Como uma leitora ávida e que consome tanto obras originais quanto fanfics, reconheço os dois lados e acredito que não haja um errado, e que favorecer um nessa discussão é tirar o direito do outro de se expressar e utilizar-se da arte.
Guia de sites para leitura
- Archive of Our Own (AO3) é a plataforma mais recomendada e com o mais extenso e completo acervo de fanfics, que possui ferramentas de filtro de leitura que otimizam e facilitam a escolha da próxima leitura, por este fato é um dos sites mais complicados de navegar caso seja iniciante na área. É um site 100% gratuito e que não obtém lucros pelas obras escritas. O AO3 já foi muitas vezes hackeado por grupos de opressores que buscam censurar a plataforma por conta dos livros escritos que têm ideais políticos, de gênero e sexualidade, de religiões e de raças diferentes das compartilhadas pelos grupos, e para a manutenção da segurança do site e contas de energia para manter os servidores funcionando, é aberto o ano todo uma aba só para contribuições e doações, comprando mercadorias personalizadas do site. O AO3 permite o download de suas fanfics em formatos de AZW3, EPUB, MOBI, PDF e HTML.
- Spirit Fanfics é outra recomendação bem famosa, sendo que seu momento de mais conhecimento foi em meados dos anos 10, quando ainda era gratuito. Hoje é uma plataforma em que grande parte de seus recursos está no plano pago mas que ainda possui seus benefícios de forma gratuita, porém a opção de leitura offline do aplicativo só está disponível para assinantes. O Spirit também possui uma aba exclusiva para aulas de português.

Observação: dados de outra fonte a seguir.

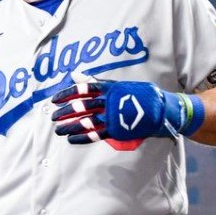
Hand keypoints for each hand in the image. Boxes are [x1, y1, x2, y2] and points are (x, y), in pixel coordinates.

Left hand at [52, 78, 201, 143]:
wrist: (163, 110)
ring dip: (70, 126)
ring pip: (86, 121)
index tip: (54, 99)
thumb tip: (76, 75)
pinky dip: (82, 137)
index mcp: (109, 88)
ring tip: (58, 130)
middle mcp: (109, 101)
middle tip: (53, 117)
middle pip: (81, 106)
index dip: (66, 94)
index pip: (82, 89)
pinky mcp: (118, 130)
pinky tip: (71, 139)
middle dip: (65, 112)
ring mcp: (113, 116)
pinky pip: (96, 134)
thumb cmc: (141, 95)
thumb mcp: (120, 84)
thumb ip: (97, 83)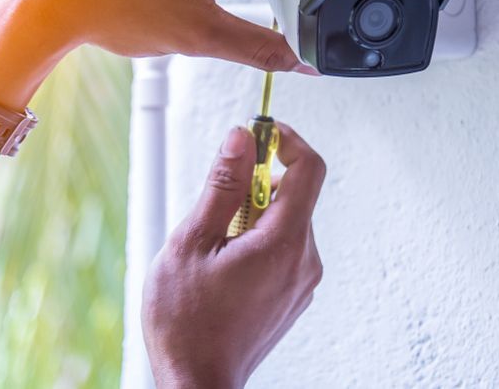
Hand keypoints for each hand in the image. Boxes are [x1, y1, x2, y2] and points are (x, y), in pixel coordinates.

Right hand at [142, 124, 325, 388]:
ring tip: (213, 242)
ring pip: (287, 222)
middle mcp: (304, 261)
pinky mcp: (294, 295)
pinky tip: (224, 263)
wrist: (198, 383)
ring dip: (254, 214)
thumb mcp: (192, 243)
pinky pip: (284, 248)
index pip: (310, 168)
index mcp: (283, 243)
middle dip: (258, 183)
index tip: (259, 135)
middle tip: (218, 195)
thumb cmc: (187, 323)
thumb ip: (221, 186)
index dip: (287, 141)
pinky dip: (258, 239)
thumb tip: (239, 140)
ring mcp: (302, 281)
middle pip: (295, 195)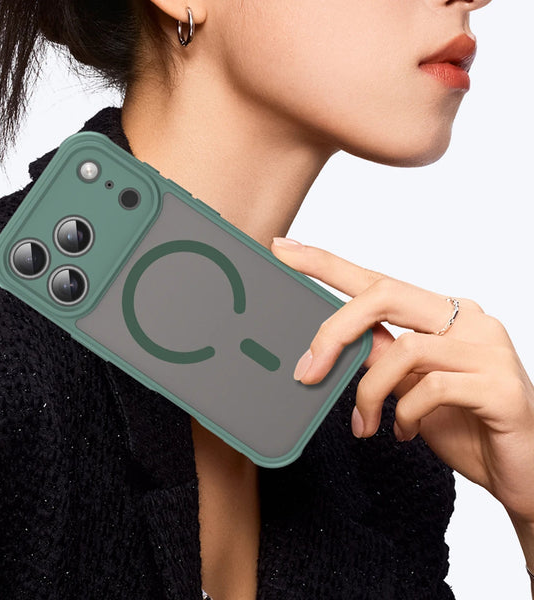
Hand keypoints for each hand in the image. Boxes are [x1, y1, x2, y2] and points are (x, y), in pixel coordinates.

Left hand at [271, 237, 533, 523]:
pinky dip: (405, 414)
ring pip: (403, 349)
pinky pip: (431, 388)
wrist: (522, 471)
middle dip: (334, 330)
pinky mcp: (500, 386)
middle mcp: (468, 319)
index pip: (377, 279)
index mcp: (442, 314)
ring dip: (369, 393)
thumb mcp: (409, 386)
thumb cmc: (464, 423)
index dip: (326, 263)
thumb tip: (331, 346)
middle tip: (306, 371)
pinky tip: (405, 432)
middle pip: (384, 293)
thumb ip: (379, 359)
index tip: (284, 249)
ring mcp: (488, 349)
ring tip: (365, 425)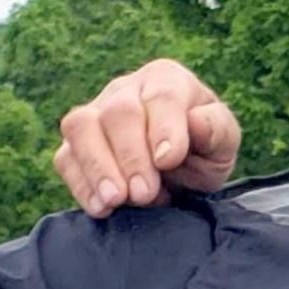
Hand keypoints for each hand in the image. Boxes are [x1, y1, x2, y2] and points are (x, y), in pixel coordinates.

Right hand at [53, 62, 242, 213]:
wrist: (179, 174)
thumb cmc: (203, 152)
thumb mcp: (223, 144)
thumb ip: (217, 130)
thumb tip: (196, 121)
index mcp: (166, 81)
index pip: (161, 96)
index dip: (164, 128)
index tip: (168, 161)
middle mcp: (126, 90)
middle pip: (117, 112)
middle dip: (131, 155)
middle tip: (145, 192)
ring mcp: (95, 116)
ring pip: (80, 127)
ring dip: (97, 166)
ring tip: (116, 199)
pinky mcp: (74, 147)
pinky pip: (65, 158)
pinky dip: (80, 184)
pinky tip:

- Nyah! Fanfiction / +Fiction é um site brasileiro completamente gratuito, criado em 2005, na época o site tinha um foco maior em fanfics de séries, filmes e livros, posteriormente criando abas para bandas e celebridades, quadrinhos, animes, jogos, poesias, doramas, novelas e obras originais. Hoje o site segue pelo nome de +Fiction.
- FanFiction.net é o mais antigo site de fanfics criado, sendo fundado em 1998, em Los Angeles. Possui diversas categorias mas todas focadas na ficção, não tendo nenhuma categoria sobre pessoas reais. O site possui sua versão em aplicativo, e é completamente gratuito.
- Wattpad é o mais famoso de todos os aplicativos e sites citados, tendo seu reconhecimento mundial por ser de onde nasceu a saga de livros After de Anna Todd, que também ganhou uma coletânea de filmes seguindo o mesmo nome. Tem um repertório que é composto tanto de fanfics baseadas em livros e filmes quanto obras originais, tornando-se o principal destino para novos escritores e leitores. É uma plataforma que possui aplicativo, e neste tem um sistema de votação que ajuda as obras a ganharem mais visibilidade dentro do Wattpad. Antes gratuito, o site adquiriu uma abordagem mais mercantil ao sistema após o sucesso da saga After, onde agora grande parte dos recursos fornecidos só podem ser concedidos pós assinatura de plano.